Por Pedro Méndez
pedromendez@grupojornada.com
Natanael Alberione (35 años) es el protagonista de una historia de fe cristiana, nacida en la Patagonia y cuyo linaje que tiene una tradición de 2024 años. Hablamos de linaje, y no en vano ya que los Alberione son italianos piamonteses. Todos los Alberione son parientes por línea de sangre. Y Natanael está en esa línea de sangre con el Beato Santiago Alberione, fundador de la Familia Paulina y de la Sociedad Bíblica Católica Internacional.
La Fe, en la Patagonia profunda
“Mi primera experiencia como Diácono fue en Santa Teresita de la localidad de Sarmiento. Fue una experiencia increíble. Como ser humano, como cura y como persona. Fue la restauración total. Fue volver a la vida”. Así recuerda el Padre Natanael Alberione, su paso por la comunidad cristiana de Sarmiento, que incluye las localidades de Buen Pasto y de Facundo, luego se superar el COVID 19 que casi terminó con su vida.

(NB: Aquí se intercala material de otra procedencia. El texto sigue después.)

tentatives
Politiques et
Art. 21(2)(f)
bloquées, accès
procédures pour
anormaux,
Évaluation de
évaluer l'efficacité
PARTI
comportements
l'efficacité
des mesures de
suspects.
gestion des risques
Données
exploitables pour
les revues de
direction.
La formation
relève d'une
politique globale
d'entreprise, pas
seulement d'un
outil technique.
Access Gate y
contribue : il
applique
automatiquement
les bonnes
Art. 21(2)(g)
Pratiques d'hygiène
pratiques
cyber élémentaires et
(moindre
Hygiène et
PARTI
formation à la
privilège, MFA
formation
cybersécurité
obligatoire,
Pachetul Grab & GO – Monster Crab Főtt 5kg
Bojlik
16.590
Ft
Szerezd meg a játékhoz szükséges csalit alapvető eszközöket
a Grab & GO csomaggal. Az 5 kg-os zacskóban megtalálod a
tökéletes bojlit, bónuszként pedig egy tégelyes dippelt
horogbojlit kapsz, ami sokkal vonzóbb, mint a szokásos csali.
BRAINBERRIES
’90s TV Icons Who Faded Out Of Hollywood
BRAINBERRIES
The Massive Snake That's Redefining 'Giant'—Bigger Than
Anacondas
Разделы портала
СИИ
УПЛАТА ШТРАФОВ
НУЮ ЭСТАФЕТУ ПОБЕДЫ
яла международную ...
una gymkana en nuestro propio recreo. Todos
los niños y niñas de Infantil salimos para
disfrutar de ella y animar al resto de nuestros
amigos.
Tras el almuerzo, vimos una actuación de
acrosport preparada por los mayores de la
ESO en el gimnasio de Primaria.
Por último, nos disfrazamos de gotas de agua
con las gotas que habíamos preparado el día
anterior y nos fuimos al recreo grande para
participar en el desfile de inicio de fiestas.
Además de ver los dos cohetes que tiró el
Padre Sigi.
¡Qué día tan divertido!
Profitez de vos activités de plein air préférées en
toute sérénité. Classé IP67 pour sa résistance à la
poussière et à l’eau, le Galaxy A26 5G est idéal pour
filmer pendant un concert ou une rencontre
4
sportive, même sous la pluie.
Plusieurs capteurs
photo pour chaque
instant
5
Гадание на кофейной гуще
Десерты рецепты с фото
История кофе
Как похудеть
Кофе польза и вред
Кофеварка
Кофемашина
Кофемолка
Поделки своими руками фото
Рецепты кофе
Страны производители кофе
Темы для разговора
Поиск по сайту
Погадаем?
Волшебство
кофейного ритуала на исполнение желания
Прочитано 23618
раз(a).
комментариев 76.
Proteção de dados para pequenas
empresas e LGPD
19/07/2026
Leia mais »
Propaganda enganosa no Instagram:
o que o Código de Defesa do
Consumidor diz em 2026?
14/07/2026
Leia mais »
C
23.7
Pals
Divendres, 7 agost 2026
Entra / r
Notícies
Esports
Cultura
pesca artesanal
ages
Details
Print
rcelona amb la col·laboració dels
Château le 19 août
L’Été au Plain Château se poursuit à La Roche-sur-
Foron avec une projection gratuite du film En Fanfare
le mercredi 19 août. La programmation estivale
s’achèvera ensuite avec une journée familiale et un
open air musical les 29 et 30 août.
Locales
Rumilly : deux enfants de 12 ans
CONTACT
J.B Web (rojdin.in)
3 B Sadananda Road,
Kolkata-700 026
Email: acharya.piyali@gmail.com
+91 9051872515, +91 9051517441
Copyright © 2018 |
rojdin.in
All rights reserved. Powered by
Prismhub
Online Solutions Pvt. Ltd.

Para su elección por el servicio pastoral, no hubo revelación. Sí, hubo una elección, que implicó renuncias y compromisos. Como en cualquier otro orden de la vida es asumir un compromiso de lucha diaria.
Los misterios de la fe para un cristiano, se puede describir como un acercamiento, más una señal y un paso al frente. Todo creyente sabe que no existen palabras cuando lo que manda, es lo que se siente.

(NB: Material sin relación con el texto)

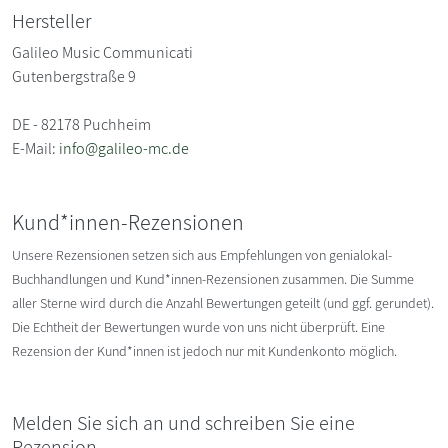
Hersteller
Galileo Music Communicati
Gutenbergstraße 9
DE - 82178 Puchheim
E-Mail:
info@galileo-mc.de
Kund*innen-Rezensionen
Unsere Rezensionen setzen sich aus Empfehlungen von genialokal-
Buchhandlungen und Kund*innen-Rezensionen zusammen. Die Summe
aller Sterne wird durch die Anzahl Bewertungen geteilt (und ggf. gerundet).
Die Echtheit der Bewertungen wurde von uns nicht überprüft. Eine
Rezension der Kund*innen ist jedoch nur mit Kundenkonto möglich.
Melden Sie sich an und schreiben Sie eine
Rezension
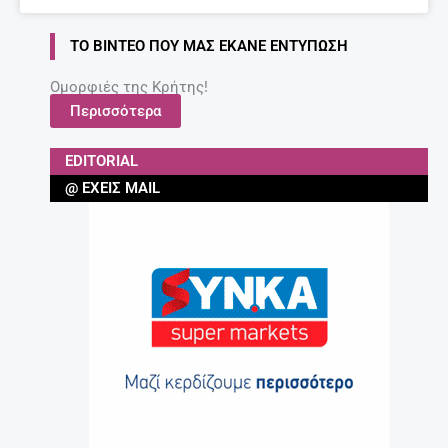
ΤΟ ΒΊΝΤΕΟ ΠΟΥ ΜΑΣ ΈΚΑΝΕ ΕΝΤΎΠΩΣΗ
Ομορφιές της Κρήτης!
Περισσότερα
EDITORIAL
@ ΈΧΕΙΣ MAIL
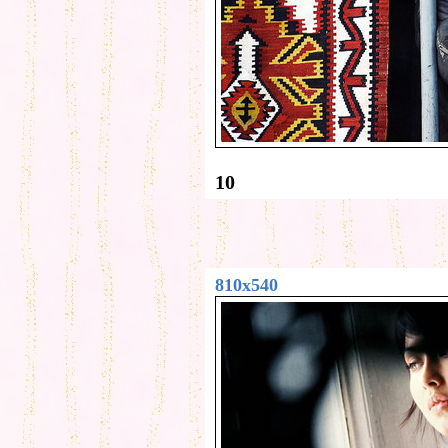
10
810x540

La lucha contra el COVID 19
Se contagió de COVID 19 en abril de 2021. No se lo detectaron inmediatamente, pero él supo porque su cuerpo lo expresaba, que algo no estaba bien. Finalmente, fue diagnosticado y comenzó a sufrir cada vez más la infección que fue pandemia en el mundo entero.
“Tuve miedo y la pregunta interna era ¿todo termina acá?. Pensé en mi familia y en la posible muerte que los médicos me habían anunciado”.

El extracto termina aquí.